Montana Women’s Mural (1979)
As you stroll along the Helena Walking Mall in the Capital City, chances are high you’ll find yourself staring at the Montana Women’s Mural. For those unfamiliar with Helena’s Downtown, you will find the mural on the side of the Livestock Building along Broadway Street, across from The Basecamp. This behemoth of a mural (3,000 square feet) was painted in 1979, but how did such an incredible piece come to be? and who is represented in the artwork?
Making of the Mural
In 1975, the Helena Women’s Center was founded to address and act upon issues concerning women. In addition to their work advocating for women’s rights, the group came up with the idea of the Montana Women’s Mural as a way to “forge links between older and newer Helena residents, between artists and patrons of the arts, and among diverse age, income, and ethnic groups” notes an article from Distinctly Montana.
The mural was planned and painted by Anne Appleby, Marilyn Sternberg, and Delores Dinsmore. Designer Anne Appleby led the project and brought in a number of teenage girls for the project, teaching them all aspects of research, planning, and mural design. The mural was funded by the Montana Arts Council, the Helena Indian Alliance and President Carter’s CETA program among other sources. While the mural was not supposed to be permanent, it has become a longstanding landmark in Helena and was restored in 2005 by Joe Thielen.
As you take in the beauty of this dedication to all women, you may notice there are truly three distinct sections.
Panel 1
The first section is defined by an older woman, historian Ellen Baumler notes that she “represents the true pioneer, reflecting on her life through memories of herself as a little girl, running free in the Prickly Pear Valley, hunting rabbits with a faithful dog at her side.” This section nods to changing times in Montana. Near the older woman you will find a school teacher and an artist who commemorate the women who came out west to bring education and stability to the wild frontier.

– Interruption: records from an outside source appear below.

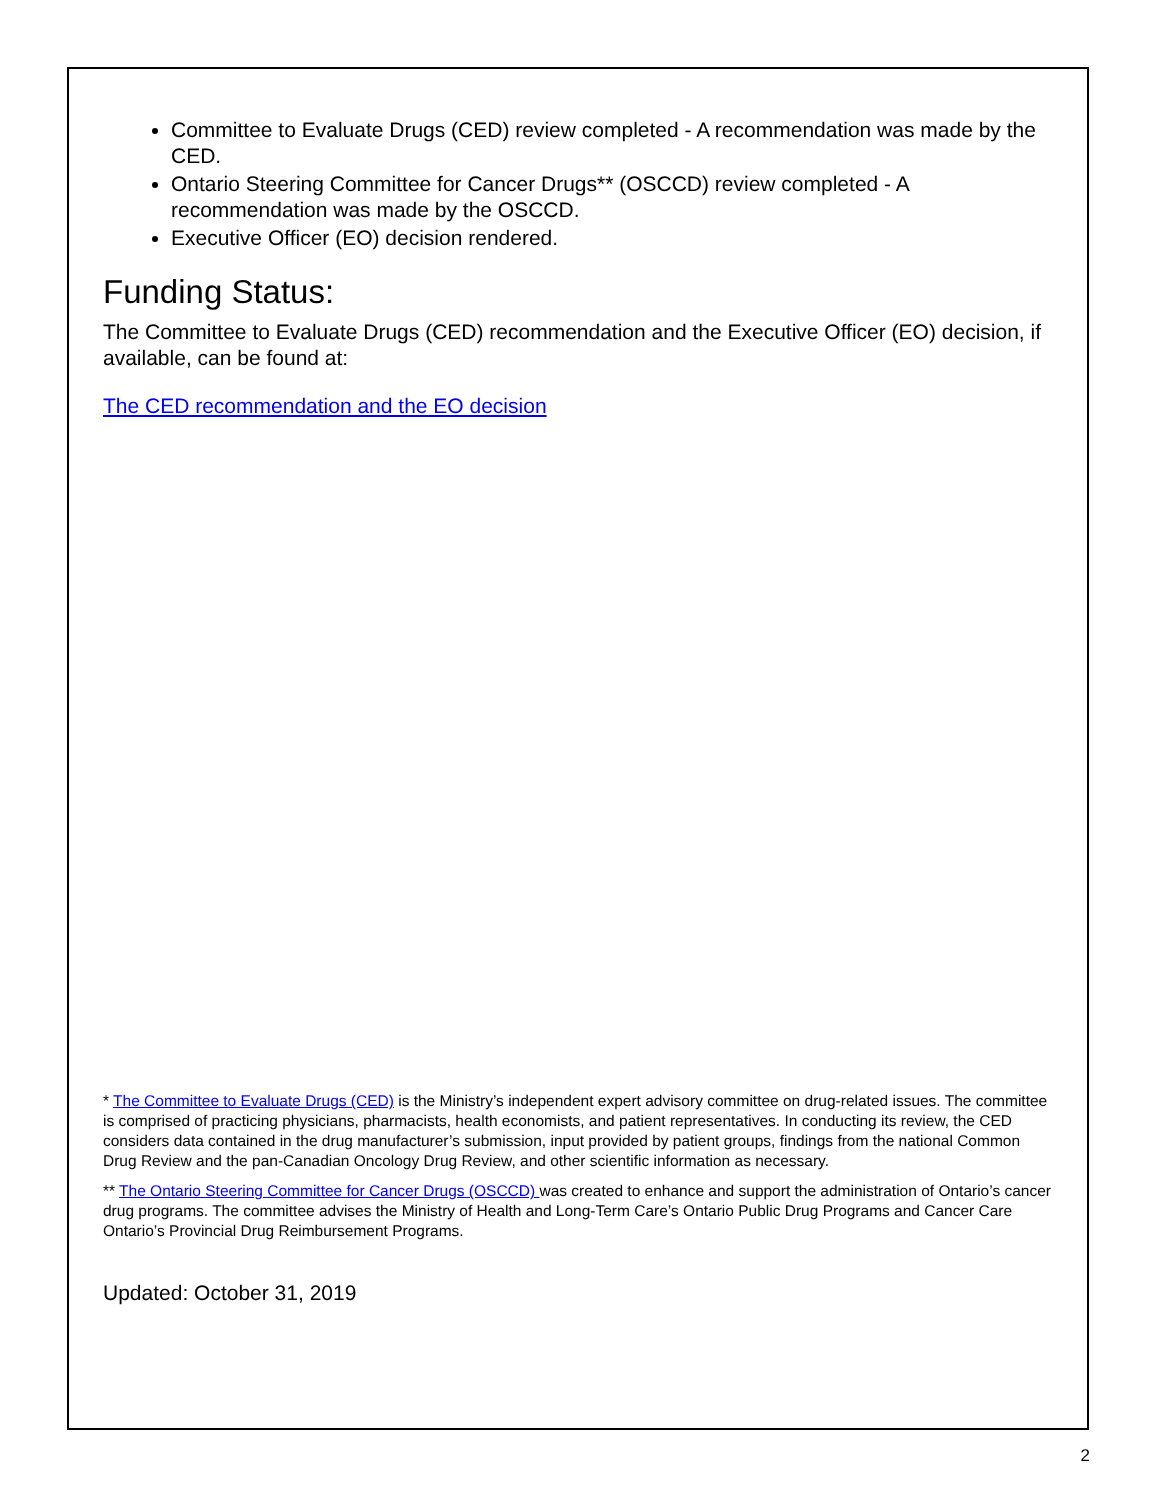Committee to Evaluate Drugs (CED) review completed - A recommendation was made by the CED.
Ontario Steering Committee for Cancer Drugs** (OSCCD) review completed - A recommendation was made by the OSCCD.
Executive Officer (EO) decision rendered.
Funding Status:
The Committee to Evaluate Drugs (CED) recommendation and the Executive Officer (EO) decision, if available, can be found at:
The CED recommendation and the EO decision
* The Committee to Evaluate Drugs (CED) is the Ministry’s independent expert advisory committee on drug-related issues. The committee is comprised of practicing physicians, pharmacists, health economists, and patient representatives. In conducting its review, the CED considers data contained in the drug manufacturer’s submission, input provided by patient groups, findings from the national Common Drug Review and the pan-Canadian Oncology Drug Review, and other scientific information as necessary.
** The Ontario Steering Committee for Cancer Drugs (OSCCD) was created to enhance and support the administration of Ontario’s cancer drug programs. The committee advises the Ministry of Health and Long-Term Care’s Ontario Public Drug Programs and Cancer Care Ontario’s Provincial Drug Reimbursement Programs.
Updated: October 31, 2019
2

As you continue through the painting, you’ll find one of the only distinct characters in the mural – that being the depiction of Fannie Sperry Steele, World Bucking Bronco Champion. Fannie’s story is one of grit and independence. Fannie alongside a number of suffragists represent the women who took on nontraditional roles and blazed the trail for generations to come. Here lies the transition into the second panel.
Panel 2
The second panel focuses on storefronts, a house and a mother and child wrapped in a quilt. This section celebrates the diverse roles of women in the Helena community beginning with the suffragists. As the mural notes those women who had a role in the making of Helena, the ladies of the evening cannot be forgotten – a fixture in nearly every 19th and 20th Century mining town.

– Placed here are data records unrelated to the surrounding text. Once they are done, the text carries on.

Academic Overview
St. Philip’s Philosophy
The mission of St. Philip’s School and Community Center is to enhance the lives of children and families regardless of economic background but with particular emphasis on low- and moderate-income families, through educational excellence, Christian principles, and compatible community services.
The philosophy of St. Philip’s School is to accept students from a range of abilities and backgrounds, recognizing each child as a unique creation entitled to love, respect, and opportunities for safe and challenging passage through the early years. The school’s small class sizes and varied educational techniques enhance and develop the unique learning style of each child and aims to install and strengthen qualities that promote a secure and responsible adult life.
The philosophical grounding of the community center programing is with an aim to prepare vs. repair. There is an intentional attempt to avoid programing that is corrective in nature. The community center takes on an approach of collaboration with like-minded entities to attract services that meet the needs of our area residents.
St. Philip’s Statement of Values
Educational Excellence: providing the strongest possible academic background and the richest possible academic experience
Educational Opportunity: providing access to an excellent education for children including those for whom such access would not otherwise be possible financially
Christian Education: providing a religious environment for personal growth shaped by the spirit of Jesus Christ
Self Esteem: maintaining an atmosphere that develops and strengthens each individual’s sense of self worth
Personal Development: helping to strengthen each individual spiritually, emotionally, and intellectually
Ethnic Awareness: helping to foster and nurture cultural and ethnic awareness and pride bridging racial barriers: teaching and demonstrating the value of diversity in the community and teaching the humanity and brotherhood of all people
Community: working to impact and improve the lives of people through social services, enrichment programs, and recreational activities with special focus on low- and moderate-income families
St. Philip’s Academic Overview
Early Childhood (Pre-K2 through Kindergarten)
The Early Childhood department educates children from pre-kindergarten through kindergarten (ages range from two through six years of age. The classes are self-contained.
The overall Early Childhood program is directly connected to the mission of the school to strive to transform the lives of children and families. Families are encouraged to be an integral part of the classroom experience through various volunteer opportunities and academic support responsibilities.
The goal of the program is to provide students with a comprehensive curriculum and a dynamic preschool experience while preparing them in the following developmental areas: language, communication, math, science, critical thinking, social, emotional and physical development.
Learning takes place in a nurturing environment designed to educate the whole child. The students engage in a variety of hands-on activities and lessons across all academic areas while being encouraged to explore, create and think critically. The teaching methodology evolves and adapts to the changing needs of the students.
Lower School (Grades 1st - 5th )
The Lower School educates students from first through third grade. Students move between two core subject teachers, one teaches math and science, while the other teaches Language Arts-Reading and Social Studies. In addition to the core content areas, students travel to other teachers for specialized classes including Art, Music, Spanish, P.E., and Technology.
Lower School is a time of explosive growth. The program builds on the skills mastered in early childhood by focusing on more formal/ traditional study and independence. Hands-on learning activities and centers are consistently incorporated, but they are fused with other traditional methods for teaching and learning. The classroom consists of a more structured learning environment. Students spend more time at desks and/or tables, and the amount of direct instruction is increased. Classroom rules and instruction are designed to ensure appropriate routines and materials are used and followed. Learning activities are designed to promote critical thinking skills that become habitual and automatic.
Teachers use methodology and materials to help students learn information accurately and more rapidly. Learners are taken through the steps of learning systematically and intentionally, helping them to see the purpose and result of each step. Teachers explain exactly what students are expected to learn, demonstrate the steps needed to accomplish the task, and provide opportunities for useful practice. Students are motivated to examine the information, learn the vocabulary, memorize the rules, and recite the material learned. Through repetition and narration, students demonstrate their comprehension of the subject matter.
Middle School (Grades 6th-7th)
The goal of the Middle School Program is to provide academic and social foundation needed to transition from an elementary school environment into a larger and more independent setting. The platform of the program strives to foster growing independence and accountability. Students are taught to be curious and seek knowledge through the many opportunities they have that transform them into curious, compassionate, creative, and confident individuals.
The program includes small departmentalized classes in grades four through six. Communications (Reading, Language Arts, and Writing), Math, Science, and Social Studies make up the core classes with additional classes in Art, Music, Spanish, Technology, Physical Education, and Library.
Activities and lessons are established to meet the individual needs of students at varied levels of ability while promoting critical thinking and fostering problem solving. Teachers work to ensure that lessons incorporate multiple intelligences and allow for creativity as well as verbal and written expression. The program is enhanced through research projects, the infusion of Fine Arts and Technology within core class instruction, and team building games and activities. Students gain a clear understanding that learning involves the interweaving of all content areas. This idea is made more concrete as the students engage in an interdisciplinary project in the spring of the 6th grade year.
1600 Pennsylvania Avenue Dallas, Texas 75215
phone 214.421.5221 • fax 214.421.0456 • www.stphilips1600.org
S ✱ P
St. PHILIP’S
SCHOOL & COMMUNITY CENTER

In the house you will find a modern housewife, and musicians (specifically the depiction of guitarist MJ Williams) furthering the diverse roles of women. When the mural was being planned in the 1970s, local businesswoman Debi Corcran and her newborn son Eli served as the model for the murals centerpiece. Baumler notes the quilt wrapped around mother and child symbolizes “motherhood, childhood memories, women’s social gatherings, family history, heirlooms, and the importance of handing these things down.”
Panel 3
The final panel feels much different than the first two, largely because of the dark sky. In 1979, there was a dramatic eclipse of the sun. While the eclipse was not in the original plans, artist Anne Applebee chose to include the phenomenon because of the incredible impact it had on the community. The eclipse is prominently depicted, but as with all things the eclipse meant more than the simple disappearance of the sun to the people of Helena.

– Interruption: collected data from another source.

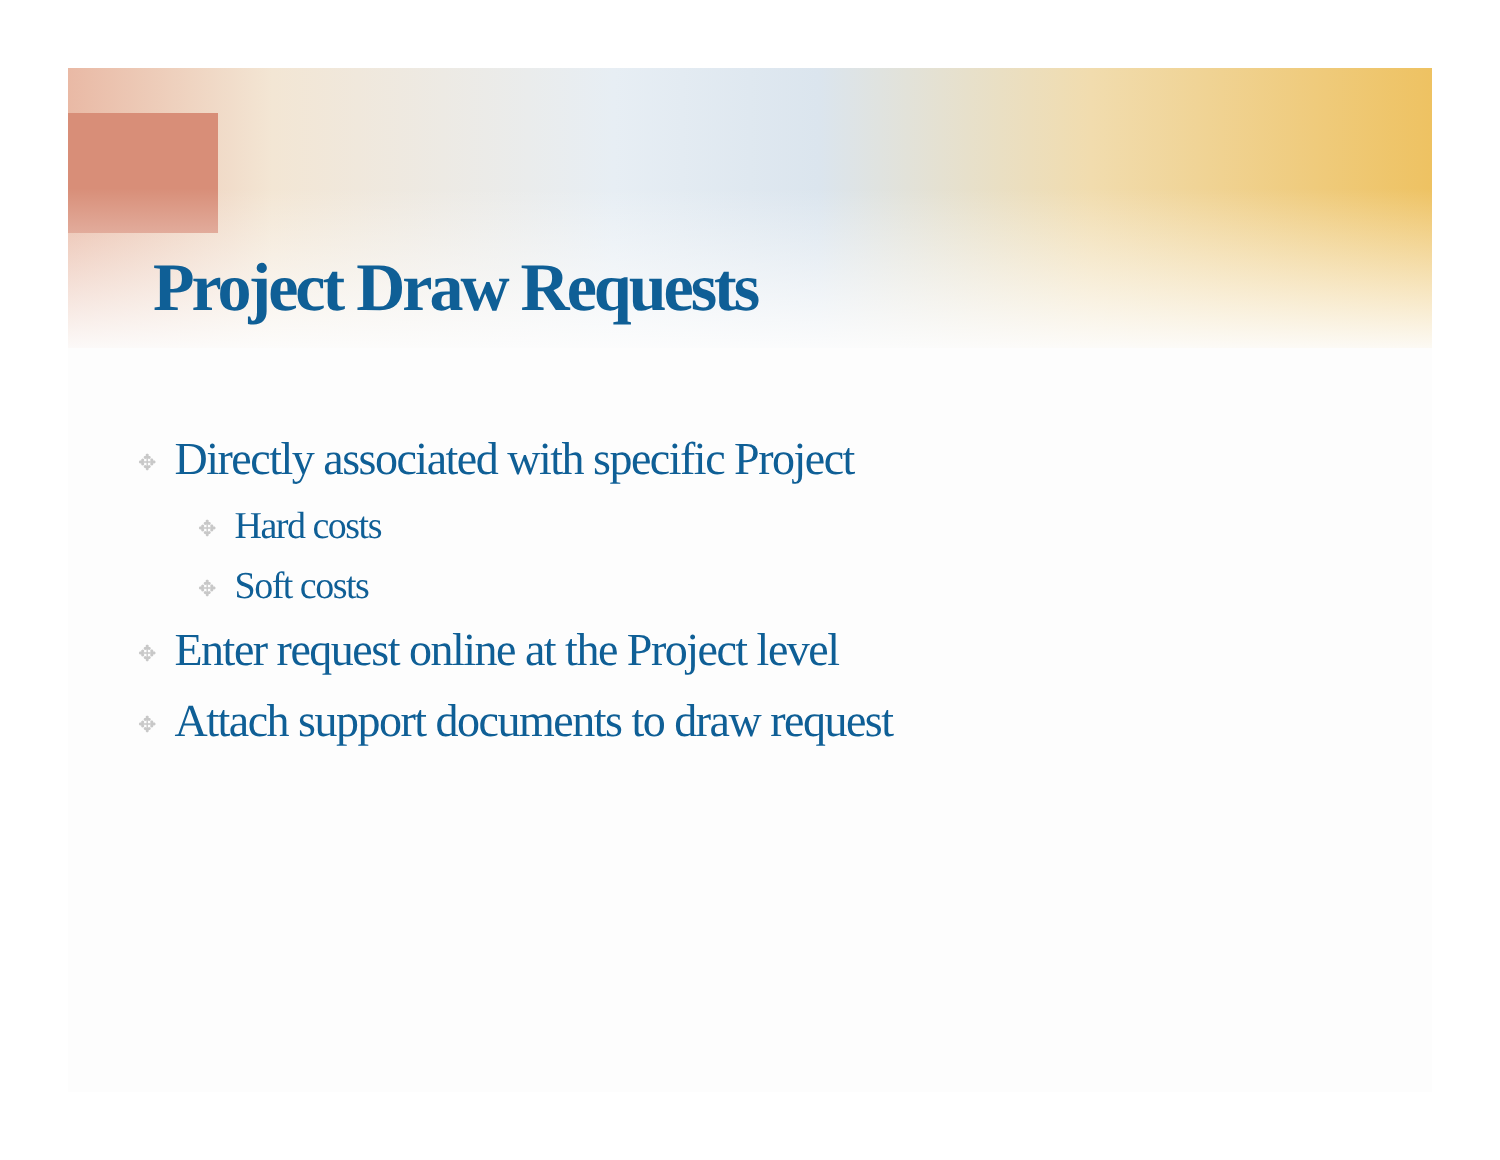Project Draw Requests
✥ Directly associated with specific Project
✥ Hard costs
✥ Soft costs
✥ Enter request online at the Project level
✥ Attach support documents to draw request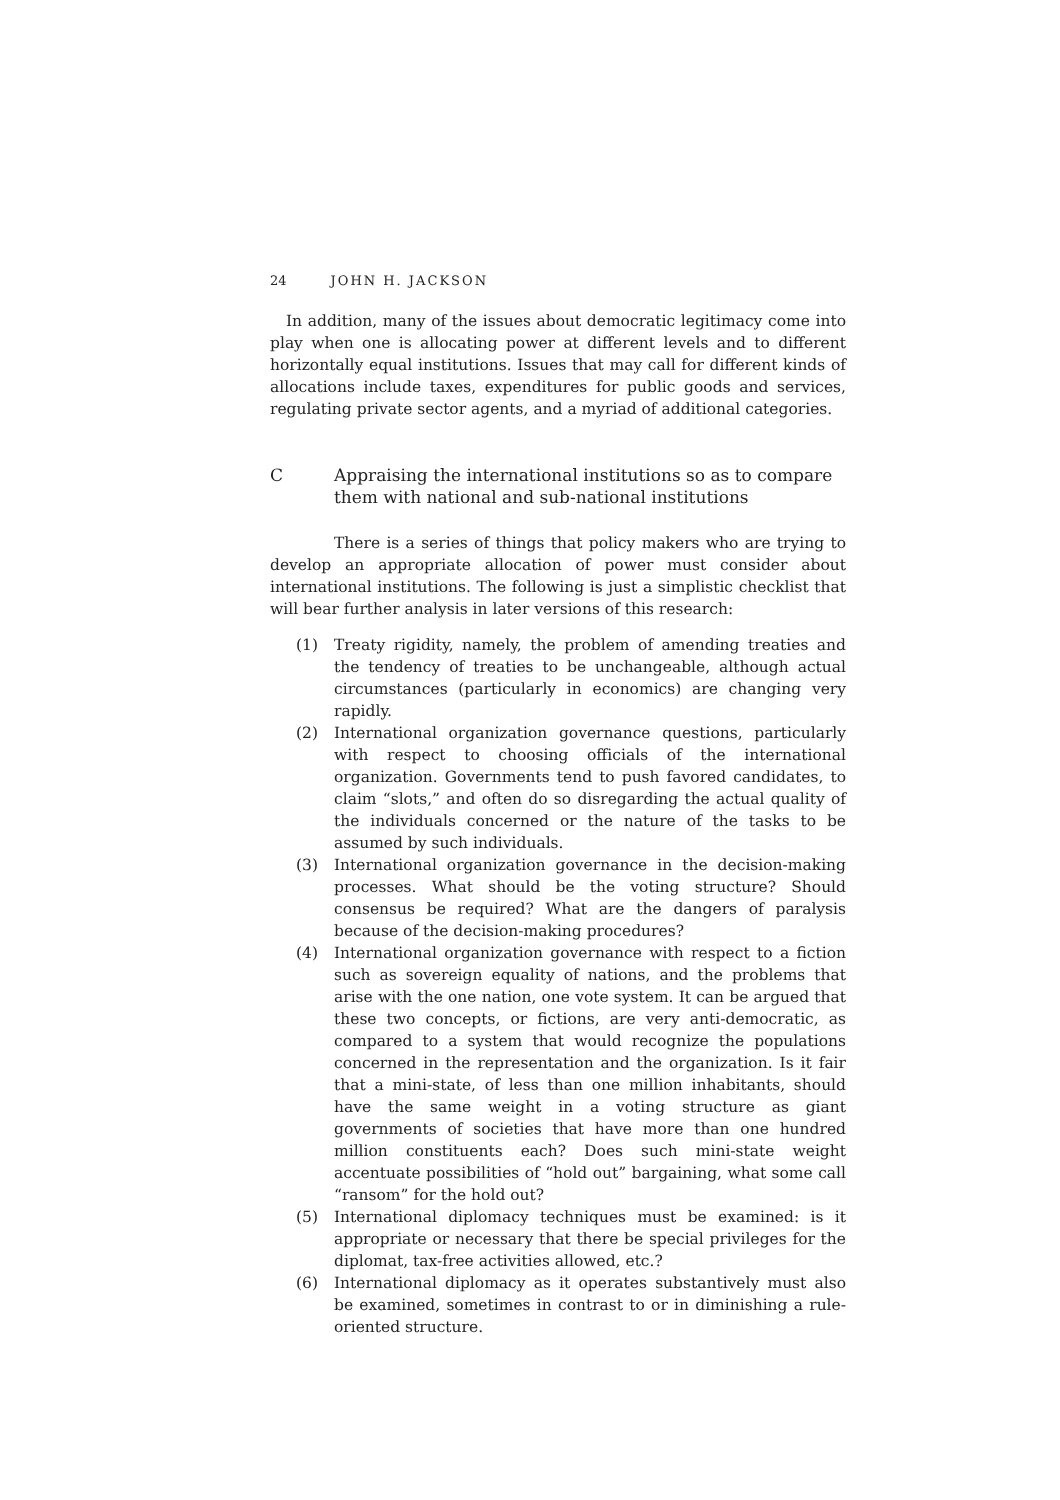24 JOHN H. JACKSON
In addition, many of the issues about democratic legitimacy come into play when one is allocating power at different levels and to different horizontally equal institutions. Issues that may call for different kinds of allocations include taxes, expenditures for public goods and services, regulating private sector agents, and a myriad of additional categories.
C Appraising the international institutions so as to compare them with national and sub-national institutions
There is a series of things that policy makers who are trying to develop an appropriate allocation of power must consider about international institutions. The following is just a simplistic checklist that will bear further analysis in later versions of this research:
(1) Treaty rigidity, namely, the problem of amending treaties and the tendency of treaties to be unchangeable, although actual circumstances (particularly in economics) are changing very rapidly.
(2) International organization governance questions, particularly with respect to choosing officials of the international organization. Governments tend to push favored candidates, to claim “slots,” and often do so disregarding the actual quality of the individuals concerned or the nature of the tasks to be assumed by such individuals.
(3) International organization governance in the decision-making processes. What should be the voting structure? Should consensus be required? What are the dangers of paralysis because of the decision-making procedures?
(4) International organization governance with respect to a fiction such as sovereign equality of nations, and the problems that arise with the one nation, one vote system. It can be argued that these two concepts, or fictions, are very anti-democratic, as compared to a system that would recognize the populations concerned in the representation and the organization. Is it fair that a mini-state, of less than one million inhabitants, should have the same weight in a voting structure as giant governments of societies that have more than one hundred million constituents each? Does such mini-state weight accentuate possibilities of “hold out” bargaining, what some call “ransom” for the hold out?
(5) International diplomacy techniques must be examined: is it appropriate or necessary that there be special privileges for the diplomat, tax-free activities allowed, etc.?
(6) International diplomacy as it operates substantively must also be examined, sometimes in contrast to or in diminishing a rule-oriented structure.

The final panel, dedicated to Native American women, represents one way of life eclipsing another. It notes the way of life prior to the arrival of miners and homesteaders. The land pristine and unspoiled. The Native American woman looks back on a way of life that has slipped away.
The two women, the old woman in the first panel and the Native American woman in the third, bookend the mural bringing viewers full circle as they reminisce on their own past and that of Montana.